Reiz des liebenden Weibes. Hätte sie einen Stern in den Haaren gehabt, man hätte sie für einen Engel genommen – sie hatte auch vielleicht um den Kopf die Aureole der Liebe, aber für Schwarz war sie kein Engel, bei ihm fehlte ihr jede Aureole. Er berührte jedoch mit den Lippen ihre Hand.

– Setze dich, Helene, zu mir und höre – sagte er. – Ich war lange nicht« bei dir und möchte, dass zwischen uns die frühere Offenheit, das frühere Vertrauen wiederkehre.

Sie warf die Hülle und den Hut bei Seite, richtete mit der Hand die Haare und setzte sich schweigend nieder. Unruhe, Bangigkeit sprachen sich auf ihrem Antlitze aus.

– Ich höre, mein Joseph.

– Es find schon vier Jahre, seit Gustav gestorben, der dich mir anvertraute. Ich erfüllte nach Möglichkeit das ihm gegebene Versprechen, aber unser Verhältnis war kein solches, wie es hätte sein sollen. Das muss anders werden, Helene ...

Er musste aufatmen, er hatte sein Urteil zu sprechen. In der für einen Moment herrschenden Stille konnte man das Klopfen von Helenens Herz hören. Ihr Antlitz erbleichte, die Augenlider zuckten, die Augen umschleierten sich, sie war tief ergriffen.

– Es muss anders werden? – flüsterte sie kaum hörbar.

– Sei meine Frau.

– Joseph!

Sie faltete die Hände wie zum Gebete und blickte ihn eine Weile mit, Von den auf sie eindringenden Gedanken und Gefühlen irren Augen an.

– Sei meine Frau. Die Zeit, von der ich dir längst gesprochen, ist da.

Sie warf ihm die Arme um den Hals und lehnte den Kopf an seine Brust.

– Joseph! Du spottest meiner nicht? Nein, nein! Also werde ich noch glücklich sein? O! ich liebe dich so sehr!

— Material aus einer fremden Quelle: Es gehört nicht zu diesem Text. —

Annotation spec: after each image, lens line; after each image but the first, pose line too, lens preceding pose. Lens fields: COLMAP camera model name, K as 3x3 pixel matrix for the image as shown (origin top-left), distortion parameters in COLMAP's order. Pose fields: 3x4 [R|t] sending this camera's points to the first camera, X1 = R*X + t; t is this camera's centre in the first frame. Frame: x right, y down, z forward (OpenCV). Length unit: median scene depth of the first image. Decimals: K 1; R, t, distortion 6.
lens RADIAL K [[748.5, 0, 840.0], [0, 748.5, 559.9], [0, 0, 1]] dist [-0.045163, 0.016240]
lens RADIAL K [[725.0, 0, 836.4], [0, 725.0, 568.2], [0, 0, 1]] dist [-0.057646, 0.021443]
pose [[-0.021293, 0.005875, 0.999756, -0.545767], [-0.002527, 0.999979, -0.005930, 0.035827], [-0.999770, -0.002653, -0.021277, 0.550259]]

Der Busen Helenens wogte, das strahlende Antlitz und den Mund neigte sie wie einen Blumenkelch unbewusst zu Schwarzens Mund.

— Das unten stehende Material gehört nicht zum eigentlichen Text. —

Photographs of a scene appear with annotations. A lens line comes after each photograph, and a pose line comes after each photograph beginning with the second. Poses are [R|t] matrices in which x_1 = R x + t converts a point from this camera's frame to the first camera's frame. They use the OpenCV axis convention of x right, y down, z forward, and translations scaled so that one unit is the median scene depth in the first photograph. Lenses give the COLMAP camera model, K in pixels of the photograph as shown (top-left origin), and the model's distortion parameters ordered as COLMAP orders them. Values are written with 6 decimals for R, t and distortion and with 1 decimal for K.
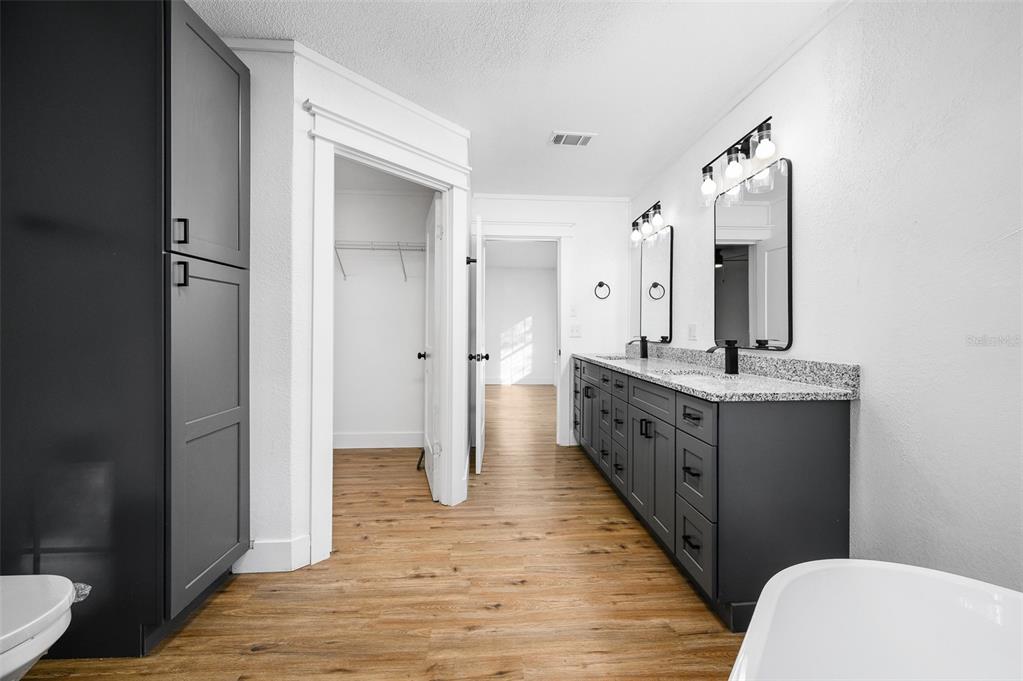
lens RADIAL K [[406.6, 0, 519.7], [0, 406.6, 332.8], [0, 0, 1]] dist [-0.001562, 0.000783]
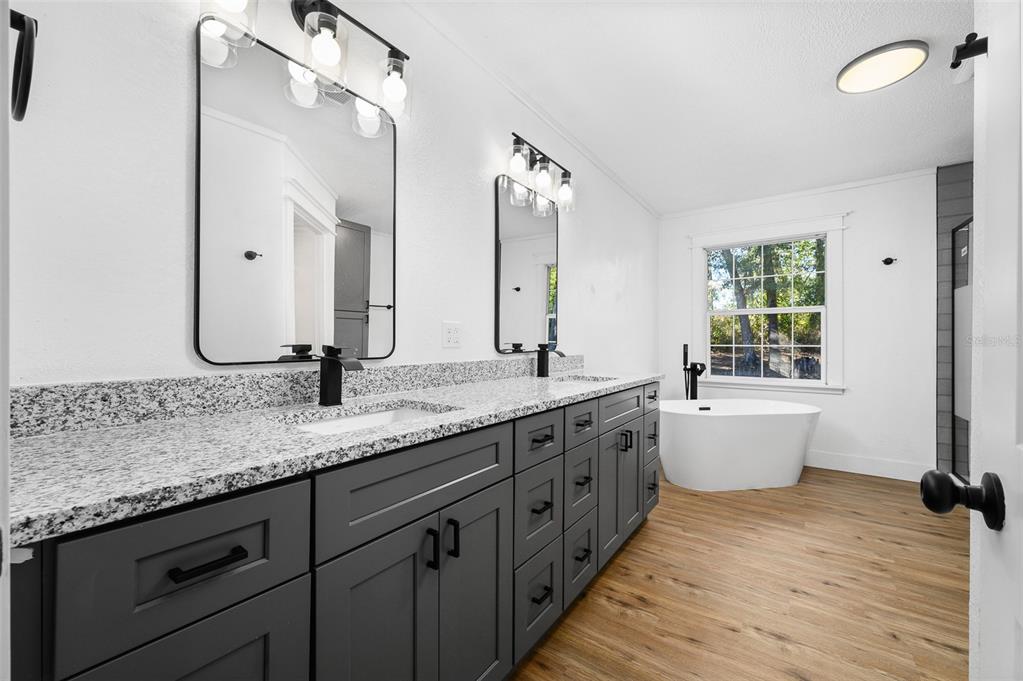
lens RADIAL K [[406.6, 0, 509.0], [0, 406.6, 338.3], [0, 0, 1]] dist [-0.001562, 0.000783]
pose [[-0.759840, -0.010487, 0.650025, -0.083789], [-0.008126, 0.999945, 0.006633, -0.002942], [-0.650059, -0.000242, -0.759884, 1.841368]]
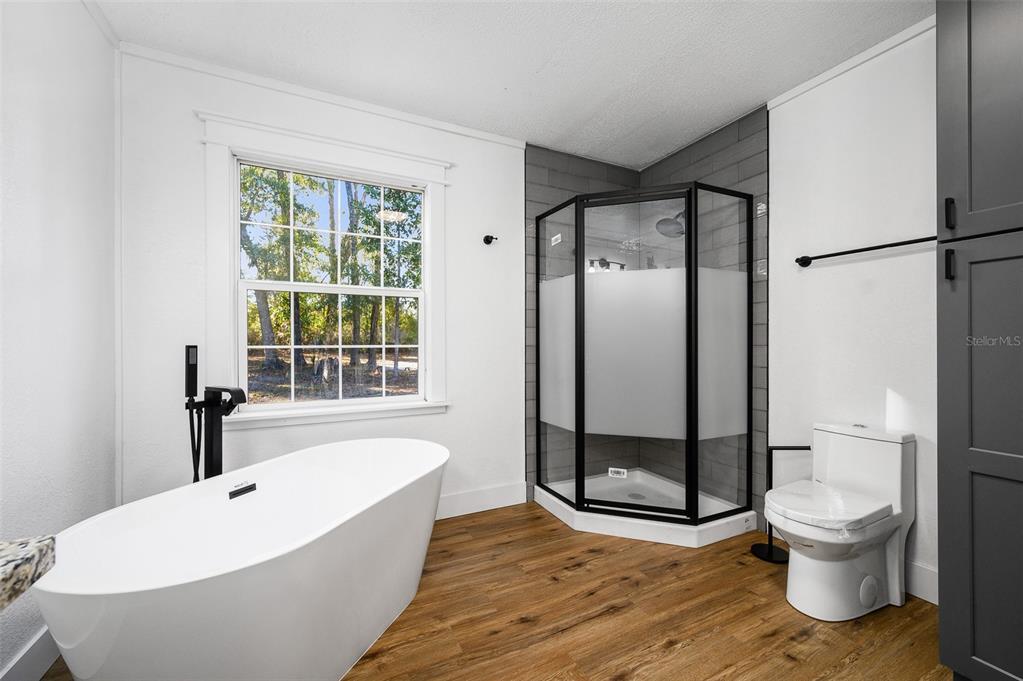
lens RADIAL K [[406.6, 0, 517.4], [0, 406.6, 343.4], [0, 0, 1]] dist [-0.001562, 0.000783]
pose [[-0.925423, -0.012492, -0.378730, 0.205459], [-0.014952, 0.999882, 0.003555, 0.012885], [0.378640, 0.008953, -0.925501, 0.929207]]
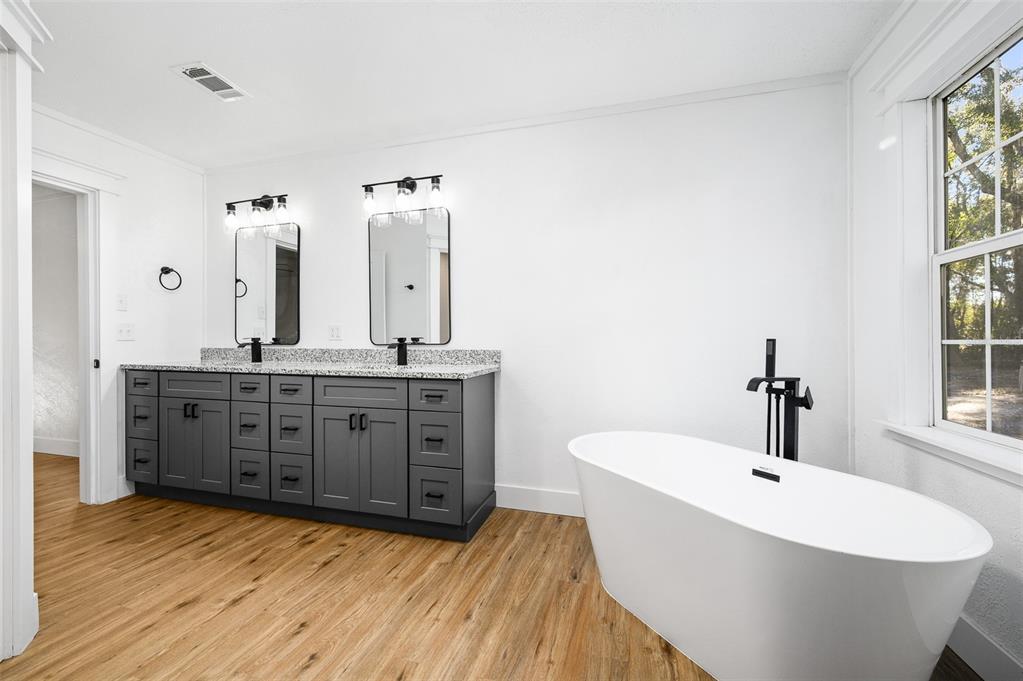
lens RADIAL K [[406.6, 0, 511.7], [0, 406.6, 340.8], [0, 0, 1]] dist [-0.001562, 0.000783]
pose [[0.356955, -0.009214, 0.934076, -0.513812], [0.007979, 0.999945, 0.006815, 0.020883], [-0.934088, 0.005020, 0.357009, 0.247734]]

– O! ich war sehr traurig, vereinsamt – sagte sie – aber ich glaubte an dich. Das Herz vertraut, wenn es liebt. Du bist mein! Ich lebe nur durch dich – was ist denn sonst das Leben? Wenn der Mensch lacht und sich freut, sich grämt und weint, denkt und liebt – das ist das Leben. Ich freue mich und weine nur durch dich, an dich denke ich, dich liebe ich. Wenn man uns trennen wollte, ich würde die Haare herunterreißen und mich um deine Füße winden. Ich war wie eine Flamme, die dein Hauch verlöschen kann. Nun bin ich dein – erlaube mir zu weinen! – Liebst du mich auch?

– Ich liebe.

– Ich habe so viele Jahre im Weinen verbracht, aber es waren nicht solche Tränen, wie ich sie heute weine. Es ist mir so hell im Gemüte! Erlaube mir die Augen zu schließen, um diesen Glanz zu sehen. Wieviel Glück in einem Worte! Joseph, mein Joseph! Ich kann es kaum fassen!

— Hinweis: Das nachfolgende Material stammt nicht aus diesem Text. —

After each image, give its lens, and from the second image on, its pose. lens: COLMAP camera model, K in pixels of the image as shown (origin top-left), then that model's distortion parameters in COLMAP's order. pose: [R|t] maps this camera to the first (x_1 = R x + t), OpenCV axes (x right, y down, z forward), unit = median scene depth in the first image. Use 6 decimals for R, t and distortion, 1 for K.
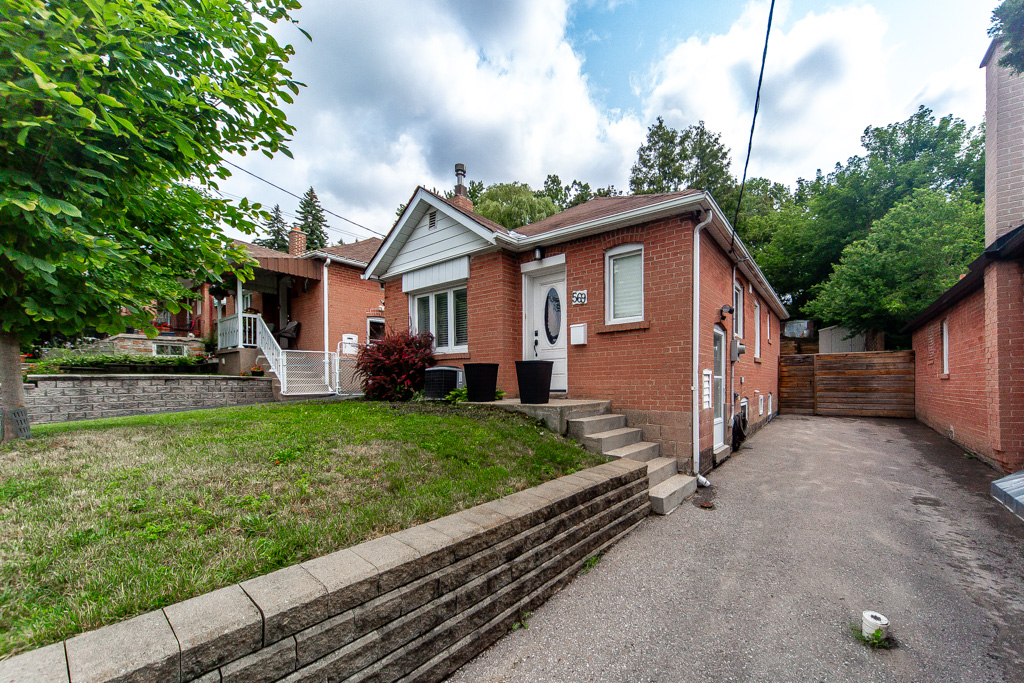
lens RADIAL K [[384.2, 0, 577.0], [0, 384.2, 385.6], [0, 0, 1]] dist [0.003239, 0.000277]
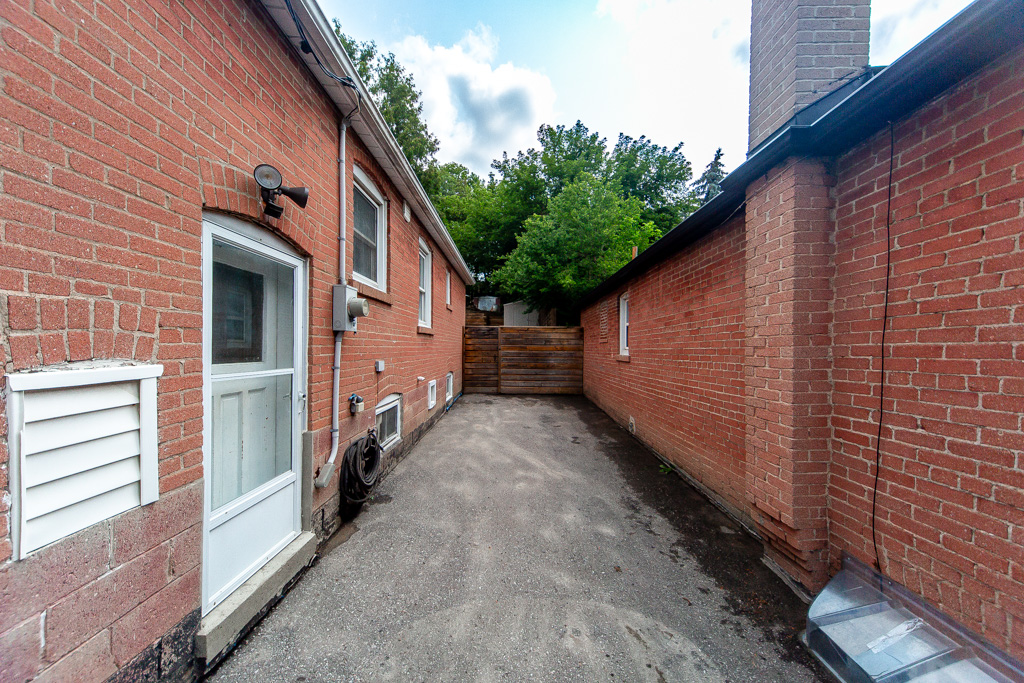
lens RADIAL K [[357.2, 0, 513.7], [0, 357.2, 350.4], [0, 0, 1]] dist [0.006674, -0.001200]
pose [[0.832070, 0.010347, 0.554575, 0.212370], [-0.009317, 0.999946, -0.004677, -0.025386], [-0.554593, -0.001275, 0.832121, 0.330170]]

Es fiel Schwarz gar schwer, Helene so reden zu hören; er fühlte das Unmaß Von Lügen und Disharmonie, in der ihm von nun an das Leben dahinfließen sollte, vereint mit dem so schönen, so sehr liebenden ... aber so wenig geliebten Weibe. Er erhob sich und nahm Abschied. Helene legte, als sie allein war, die brennende Stirne an die Fensterscheibe und stand lange schweigend da. Endlich öffnete sie das Fenster und blickte, den Kopf auf die Hand gelehnt, in die weite gestirnte Sommernacht. Stille Tränen rollten die Wangen hinunter, der goldige Zopf fiel aufgelöst auf den Busen; der Mond bestrahlte ihre Stirne und versilberte ihren Anzug.